An appeal is a formal request made to higher court to review the action, procedure, or decision of a lower court, administrative agency, or any other body.  An appeal is made by the party who loses, or did not get all the relief he/she or it sought.  

The party intending to appeal must file a notice of appeal with the court.   A notice of appeal is a formal written notice showing a party’s intention to appeal a judgment order.  The notice with the required details must be filed with the clerk of the trial court and served on the other parties.  There is specific time limit for appealing decisions, and the notice must be filed within the allowed time.  However, extension in time may be granted where the appellant claims that the notice of appeal should have reached the clerk of the trial court by the deadline for appealing through mail.   Appealing time from an interlocutory and final order differ from each other. 

Generally, the court of appeals makes its decision based on the record of the case established by the trial court or agency.  The court of appeals also may review the factual findings of the trial court or agency but may overturn a decision on factual grounds only if the decision is clearly erroneous.

Usually, the appellate court decides cases based on the record of the case established by the trial court or agency.  The appellant and the appellee are bound to base their arguments on the proceeding and evidence as presented in the lower courts.  The written arguments presented by either party are called briefs.  In order to gain a favorable judgment the appellant must prove that the lower court decision was erroneous.   On the other hand, the appellee must show why the trial court decision was correct.  Some cases are decided based on the briefs alone but many cases are selected for an oral argument before the appellate court. 
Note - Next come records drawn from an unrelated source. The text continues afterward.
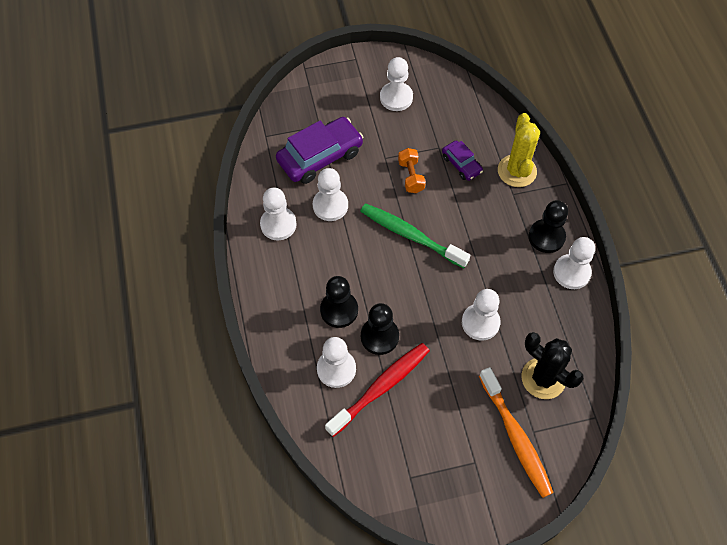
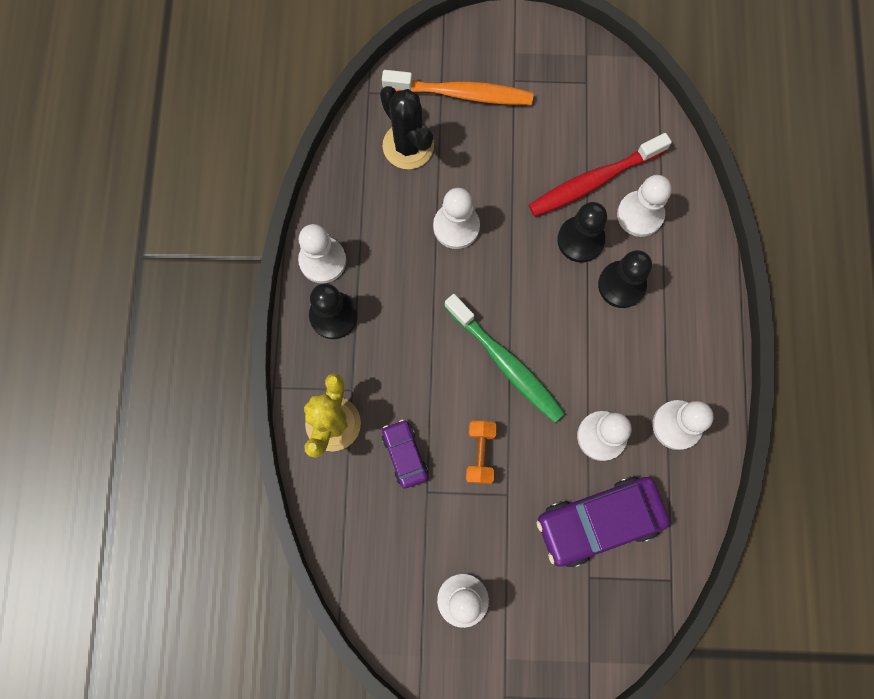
camera: 165 degrees left, 15 degrees up
(516, 437) = (462, 93): orange toothbrush -> orange toothbrush turned 105 degrees clockwise

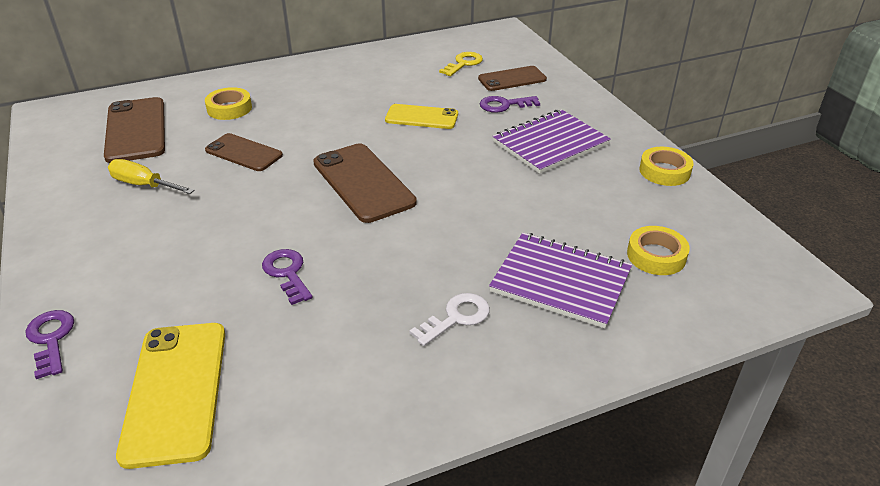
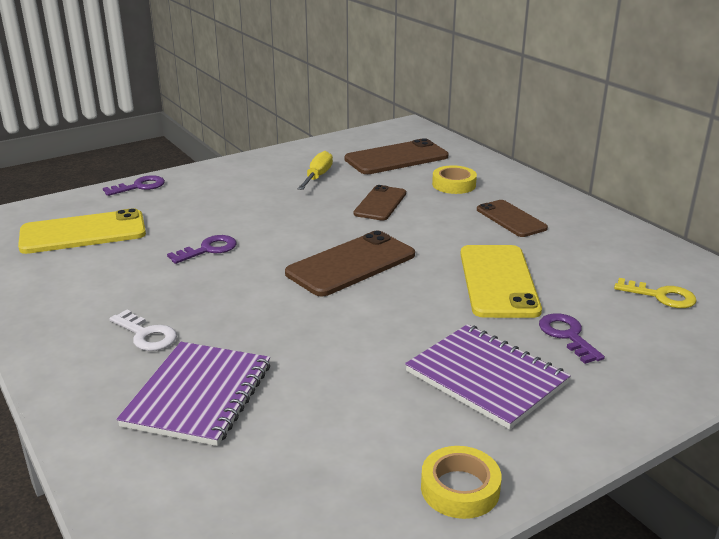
camera: 80 degrees right, 10 degrees down
(421, 117) = (498, 281): yellow phone -> yellow phone, size x1.56
(512, 79) = (648, 337): brown phone -> brown phone (511, 219)
(656, 256) = (250, 472): yellow tape -> none

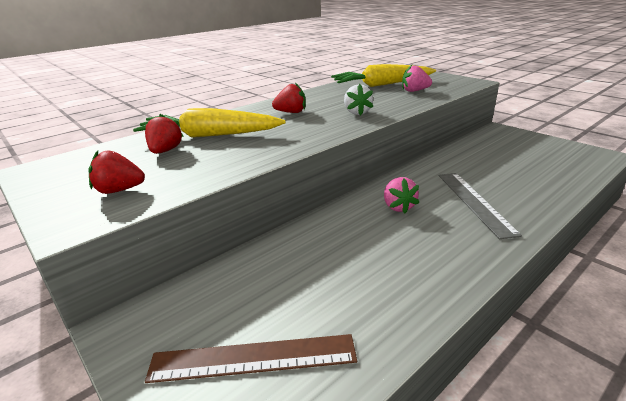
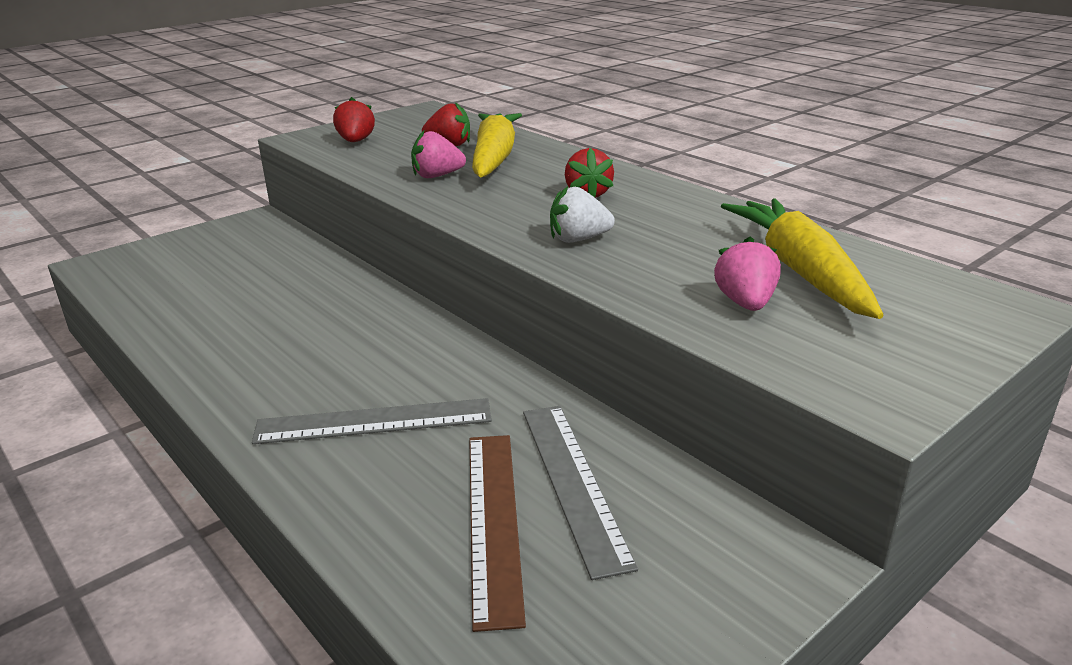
camera: 90 degrees right, 0 degrees up
(253, 358) = (180, 267): brown ruler -> brown ruler (493, 521)
(398, 207) = (388, 349): pink strawberry -> pink strawberry (437, 176)
(486, 157) = (573, 482): none -> grey ruler

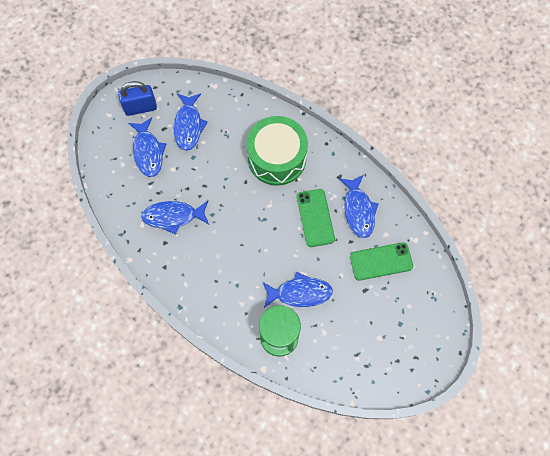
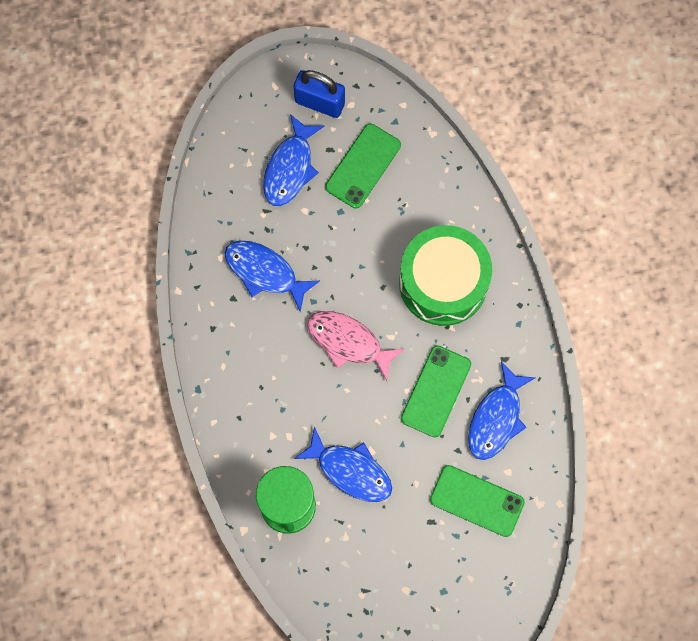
camera: 35 degrees right, 5 degrees up
(188, 125) = (363, 166): blue fish -> green phone
(248, 223) = (348, 342): none -> pink fish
A litigant, who loses in a federal court of appeals, or in the highest court of a state, may file a petition asking the Supreme Court to review the case.  Such a petition is called a “writ of certiorari.”  However, the Supreme Court entertains a certiorari: only when it involves an unusually important legal principle; or when two or more federal appellate courts have interpreted a law differently; or under special circumstances where the Supreme Court is required by law to hear an appeal.

The prevailing party in a suit has a right to recover costs on appeal.  The right to recover costs may be provided under statute or court rule.